Of course, the usual disclaimers are in play, such as no pr0n, obscene, racist, hateful, violent or illegal activity (duh). While Microsoft has the final say on what is acceptable content, if the masses complain to Xbox, they'll likely put your content under the magnifying glass.
- You can't use Game Content to create an Item that is pornographic, lewd, obscene, vulgar, discriminatory (on the basis of race, religion, gender, sexual orientation, etc.), illegal, hate speech, promoting violence, drug use or any illegal activity, promoting crimes against humanity, genocide or torture, or is otherwise objectionable. Whether an Item is "objectionable" is up to us, but you can expect us to be concerned if a significant number of people in the game’s community or the public at large report the content as offensive. If you see an Item or content that you consider objectionable, we recommend that you first report it to the online service where it is hosted, as it may violate that service’s policy too. But you can also report it to us here and we’ll see what we can do.
One of the last big rules Xbox mentioned are in regards to using its trademarked logos and names. Looks like you won't be able to use video game titles in your own content. We're honestly not sure how video reviews will be affected by the following rules:
- You can't use any of Microsoft's trademarked logos or names except in the ways described in the pages linked from www.microsoft.com/trademarks.
- In addition, your Items may not use the name of the Microsoft Game in their title.
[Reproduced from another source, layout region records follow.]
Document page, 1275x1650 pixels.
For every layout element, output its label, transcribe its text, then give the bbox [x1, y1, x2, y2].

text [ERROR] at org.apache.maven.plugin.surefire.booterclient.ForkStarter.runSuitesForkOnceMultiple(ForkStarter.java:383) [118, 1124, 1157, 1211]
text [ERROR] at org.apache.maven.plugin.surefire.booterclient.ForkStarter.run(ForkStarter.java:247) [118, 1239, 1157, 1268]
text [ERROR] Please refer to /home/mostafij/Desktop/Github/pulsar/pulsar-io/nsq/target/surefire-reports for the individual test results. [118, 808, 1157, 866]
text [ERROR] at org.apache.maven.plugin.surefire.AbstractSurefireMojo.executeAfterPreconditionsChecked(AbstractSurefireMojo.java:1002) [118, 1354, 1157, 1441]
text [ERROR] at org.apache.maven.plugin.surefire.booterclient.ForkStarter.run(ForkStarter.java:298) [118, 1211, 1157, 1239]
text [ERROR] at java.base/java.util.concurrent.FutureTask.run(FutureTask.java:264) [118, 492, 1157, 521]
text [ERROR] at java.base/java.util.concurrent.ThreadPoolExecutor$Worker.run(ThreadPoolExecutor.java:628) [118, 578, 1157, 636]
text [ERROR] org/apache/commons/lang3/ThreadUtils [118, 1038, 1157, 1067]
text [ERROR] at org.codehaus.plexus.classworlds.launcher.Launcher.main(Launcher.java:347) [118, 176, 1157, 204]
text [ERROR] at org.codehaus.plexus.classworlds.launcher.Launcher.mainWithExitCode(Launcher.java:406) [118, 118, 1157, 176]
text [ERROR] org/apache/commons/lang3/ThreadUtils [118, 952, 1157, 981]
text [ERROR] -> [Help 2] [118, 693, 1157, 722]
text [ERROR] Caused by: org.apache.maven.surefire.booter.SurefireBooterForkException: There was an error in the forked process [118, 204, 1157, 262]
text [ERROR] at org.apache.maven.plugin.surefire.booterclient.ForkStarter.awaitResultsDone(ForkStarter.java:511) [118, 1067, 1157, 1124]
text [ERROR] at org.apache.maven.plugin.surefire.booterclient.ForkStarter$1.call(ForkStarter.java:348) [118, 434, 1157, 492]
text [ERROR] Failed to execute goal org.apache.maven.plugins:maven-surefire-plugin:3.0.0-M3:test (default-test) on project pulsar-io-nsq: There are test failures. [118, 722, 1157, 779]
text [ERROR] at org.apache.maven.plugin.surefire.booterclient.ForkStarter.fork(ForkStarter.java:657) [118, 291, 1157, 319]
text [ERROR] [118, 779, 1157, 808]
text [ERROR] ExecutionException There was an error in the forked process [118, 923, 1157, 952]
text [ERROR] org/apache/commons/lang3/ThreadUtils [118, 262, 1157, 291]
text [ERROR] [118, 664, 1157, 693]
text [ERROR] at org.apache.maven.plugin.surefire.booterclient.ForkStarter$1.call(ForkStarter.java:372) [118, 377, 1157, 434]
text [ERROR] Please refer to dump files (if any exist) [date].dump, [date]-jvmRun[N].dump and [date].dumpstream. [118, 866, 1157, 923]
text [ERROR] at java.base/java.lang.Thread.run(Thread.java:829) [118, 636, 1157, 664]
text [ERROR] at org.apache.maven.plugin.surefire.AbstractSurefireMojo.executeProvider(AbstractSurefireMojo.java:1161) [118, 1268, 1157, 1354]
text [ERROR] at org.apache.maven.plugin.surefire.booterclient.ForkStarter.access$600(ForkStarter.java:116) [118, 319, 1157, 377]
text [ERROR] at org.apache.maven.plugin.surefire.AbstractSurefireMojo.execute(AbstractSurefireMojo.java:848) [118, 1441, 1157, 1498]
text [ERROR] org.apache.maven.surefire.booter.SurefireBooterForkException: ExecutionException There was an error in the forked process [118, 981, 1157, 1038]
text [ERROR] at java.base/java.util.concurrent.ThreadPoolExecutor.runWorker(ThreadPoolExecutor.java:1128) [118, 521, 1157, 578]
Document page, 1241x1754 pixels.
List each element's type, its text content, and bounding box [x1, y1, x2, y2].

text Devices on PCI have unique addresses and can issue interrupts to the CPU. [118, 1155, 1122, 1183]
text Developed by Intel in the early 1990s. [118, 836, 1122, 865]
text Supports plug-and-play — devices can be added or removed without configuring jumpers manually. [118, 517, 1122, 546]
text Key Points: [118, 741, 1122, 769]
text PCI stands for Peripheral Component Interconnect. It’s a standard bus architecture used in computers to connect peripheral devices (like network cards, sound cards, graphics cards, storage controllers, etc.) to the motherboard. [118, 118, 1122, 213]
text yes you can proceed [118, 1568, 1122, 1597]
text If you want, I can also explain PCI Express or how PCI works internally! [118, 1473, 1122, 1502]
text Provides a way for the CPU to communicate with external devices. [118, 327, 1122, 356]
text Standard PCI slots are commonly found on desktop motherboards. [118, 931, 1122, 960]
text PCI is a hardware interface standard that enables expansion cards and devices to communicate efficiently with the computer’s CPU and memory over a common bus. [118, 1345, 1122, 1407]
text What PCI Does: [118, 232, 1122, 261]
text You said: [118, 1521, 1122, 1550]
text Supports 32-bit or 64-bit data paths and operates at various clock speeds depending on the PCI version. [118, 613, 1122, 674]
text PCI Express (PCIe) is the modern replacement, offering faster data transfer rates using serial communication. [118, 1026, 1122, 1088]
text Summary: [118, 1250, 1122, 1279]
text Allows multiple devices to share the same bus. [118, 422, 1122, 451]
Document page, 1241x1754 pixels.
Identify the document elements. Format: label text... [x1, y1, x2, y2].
For example, we don't object to "Red vs. Blue". We don't object to "Operation Chastity". But we do object to "Halo [insert the title of your Item here]". We want to make sure consumers don't get confused.
Make sure you check Microsoft's Game Content Usage Rules website for other details (such as the use of video game music and audio segments). Please note that the blocky world of Minecraft, despite being owned by the Big M, has its own set of rules concerning these same topics. You can check out these rules on Mojang's official website.